Jan 11, 2023
Version 2
Enteric neuron activity during spontaneous motor complexes in mouse colon V.2
- 1Mayo Clinic
Protocol Citation: Kristen Smith-Edwards 2023. Enteric neuron activity during spontaneous motor complexes in mouse colon. protocols.io https://dx.doi.org/10.17504/protocols.io.6qpvr4oz3gmk/v2Version created by Kristen Smith-Edwards
License: This is an open access protocol distributed under the terms of the Creative Commons Attribution License, which permits unrestricted use, distribution, and reproduction in any medium, provided the original author and source are credited
Protocol status: Working
We use this protocol and it's working
Created: January 10, 2023
Last Modified: January 11, 2023
Protocol Integer ID: 75077
Funders Acknowledgement:
Marthe Howard
Grant ID: OT2OD023859
Kristen Smith-Edwards
Grant ID: DK129708
Abstract
This protocol describes the steps to prepare mouse colon and image GCaMP calcium activity in myenteric neurons during spontaneous colonic motor complexes.
Euthanize EIIa-GCaMP mice (offspring from the pairing of B6.FVB-Tg(EIIa-cre)C5379Lmgd/J [RRID:IMSR_JAX:003724;cat. 003724; Jax Labs] and B6J.Cg-Gt(ROSA)26Sortm96(CAG-GCaMP6s)Hze/MwarJ [RRID:IMSR_JAX:028866;cat. 028865; Jax Labs]), by inhalation of isoflurane and thoracotomy. Remove the entire colon from mouse and place into a Sylgard-lined Petri dish (Dow Corning). Circulate oxygenated artificial cerebral spinal fluid at room-temp (ACSF, containing in mM: 117.9 NaCl [cat. S9888, Sigma], 4.7 KCL [cat. P3911; Sigma], 25 NaHCO3[catS6014; Sigma], 1.3 NaH2PO4, [cat. S8282; Sigma] 1.2 MgSO47H2O [cat. 230391; Sigma], 2.5 CaCl2 [cat. C1016; Sigma], 11.1 D-glucose [cat. G5767; Sigma], 2 sodium butyrate [cat. B5887; Sigma], and 20 sodium acetate [cat. S2889; Sigma]). Cut the colon open longitudinally and pin flat using minutien pins (Fine Science Tools; cat. 26002-20) with mucosal side facing down. A small amount of stretch should be applied when pinning the colon for optimal imaging conditions. The full-length, full-thickness colon should remain intact for imaging activity during spontaneous motor complexes. Transfer to the stage of an upright fluorescence microscope (DM6 FS, Leica) equipped with camera (Prime 95B, Photometrics, Roper Scientific) and software (Metamorph, Molecular Devices) for calcium imaging and slowly heat up circulating fluid to 35-37 C using a heated water bath.
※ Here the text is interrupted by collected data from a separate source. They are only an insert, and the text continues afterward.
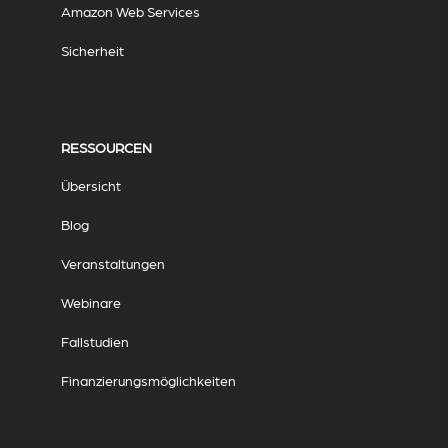
Amazon Web Services
Sicherheit
RESSOURCEN
Übersicht
Blog
Veranstaltungen
Webinare
Fallstudien
Finanzierungsmöglichkeiten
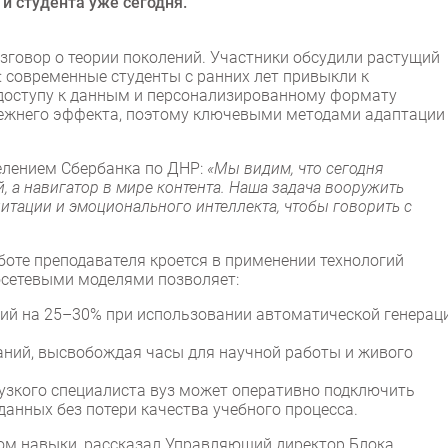
и студента уже сегодня.
зговор о теории поколений. Участники обсудили растущий
я: современные студенты с ранних лет привыкли к
доступу к данным и персонализированному формату
прежнего эффекта, поэтому ключевыми методами адаптации
елением Сбербанка по ДНР:
«Мы видим, что сегодня
й, а навигатор в мире контента. Наша задача вооружить
итации и эмоционального интеллекта, чтобы говорить с
боте преподавателя кроется в применении технологий
росетевыми моделями позволяет:
ций на 25–30% при использовании автоматической генерац
аний, высвобождая часы для научной работы и живого
 узкого специалиста вуз может оперативно подключить
данных без потери качества учебного процесса.
ом навыки, рассказал Управляющий директор Блока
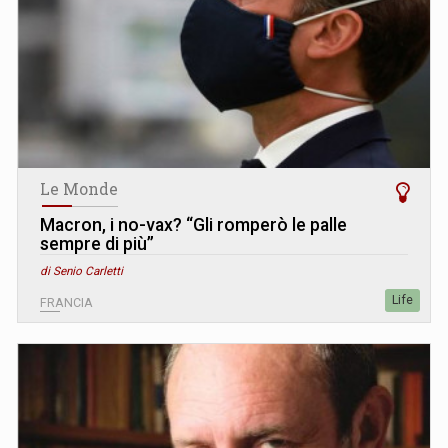
Le Monde
Macron, i no-vax? “Gli romperò le palle
sempre di più”
di Senio Carletti
Life
FRANCIA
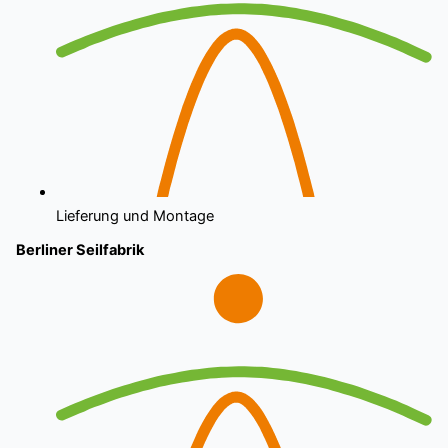
Lieferung und Montage
Berliner Seilfabrik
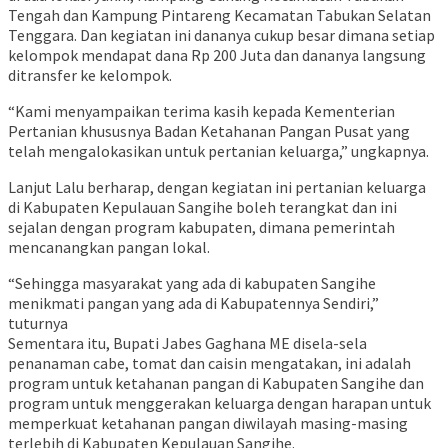
Tengah dan Kampung Pintareng Kecamatan Tabukan Selatan
Tenggara. Dan kegiatan ini dananya cukup besar dimana setiap
kelompok mendapat dana Rp 200 Juta dan dananya langsung
ditransfer ke kelompok.
“Kami menyampaikan terima kasih kepada Kementerian
Pertanian khususnya Badan Ketahanan Pangan Pusat yang
telah mengalokasikan untuk pertanian keluarga,” ungkapnya.
Lanjut Lalu berharap, dengan kegiatan ini pertanian keluarga
di Kabupaten Kepulauan Sangihe boleh terangkat dan ini
sejalan dengan program kabupaten, dimana pemerintah
mencanangkan pangan lokal.
“Sehingga masyarakat yang ada di kabupaten Sangihe
menikmati pangan yang ada di Kabupatennya Sendiri,”
tuturnya
Sementara itu, Bupati Jabes Gaghana ME disela-sela
penanaman cabe, tomat dan caisin mengatakan, ini adalah
program untuk ketahanan pangan di Kabupaten Sangihe dan
program untuk menggerakan keluarga dengan harapan untuk
memperkuat ketahanan pangan diwilayah masing-masing
terlebih di Kabupaten Kepulauan Sangihe.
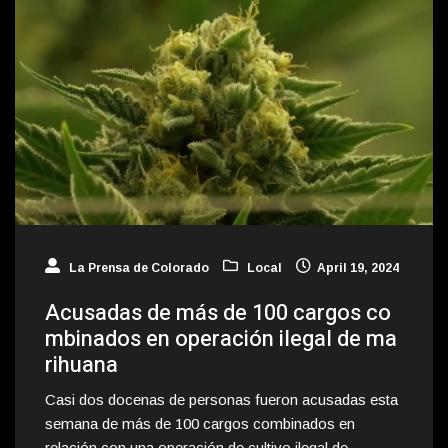
La Prensa de Colorado
Local
April 19, 2024
Acusadas de más de 100 cargos co
mbinados en operación ilegal de ma
rihuana
Casi dos docenas de personas fueron acusadas esta
semana de más de 100 cargos combinados en
relación con una operación de cultivo ilegal de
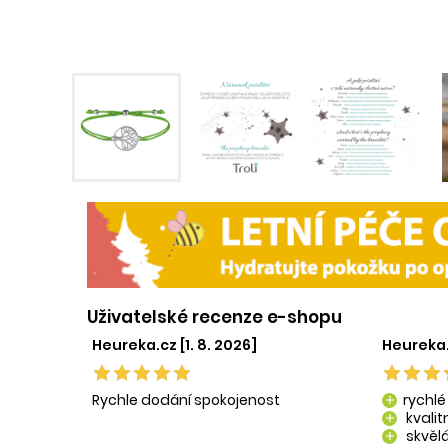
Uživatelské recenze e-shopu
Heureka.cz [1. 8. 2026]
Heureka.
Rychle dodání spokojenost
rychlé
add
kvali
add
skvělá
add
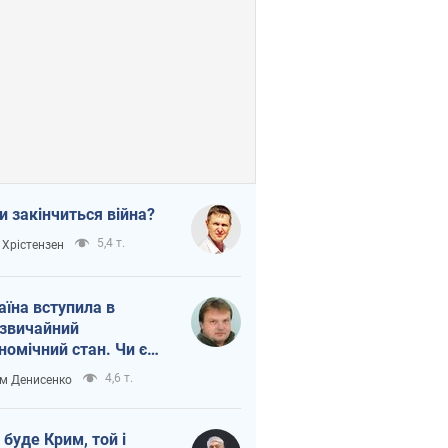
и закінчиться війна?
5,4 т.
 Хрістензен
аїна вступила в
звичайний
номічний стан. Чи є
тло вкінці тунелю?
4,6 т.
м Денисенко
 буде Крим, той і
After the colon has warmed up and equilibrated (10-15 minutes), use a 10X objective, focus on the myenteric neurons and image calcium signals during spontaneous motility behavior. Myenteric neurons can be distinguished from other cell types based on 1) their location in ganglia within the myenteric plexus between the longitudinal and circular muscle layers, 2) cell body shape and size, and 3) the kinetics of their calcium transients. Set imaging parameters to 150ms exposure time, 1200 frames, 2x2 binning to obtain 3-min duration imaging files. Collect several consecutive 3-min imaging files for a total of 9-15 min to capture multiple colon motor complexes (CMCs), which typically occur every 2-5 min depending on the amount of stretch applied to the colon tissue.
Export imaging files to ImageJ and open as a multi-TIFF stack. Use the ImageJ plugin "Template Matching, Align Slices in Stack" to quantify and correct for tissue displacement in the x and y axis of the field of view. Save the x and y displacement values for all 1200 frames, convert frames to time by multiplying the frame by 0.150, and plot as a motility trace (displacement over time) in Excel.
After imaging files have been corrected for movement in ImageJ and displacement data saved, myenteric neuron activity can be analyzed by drawing regions of interests over cell bodies and plotting the mean intensity changes over time.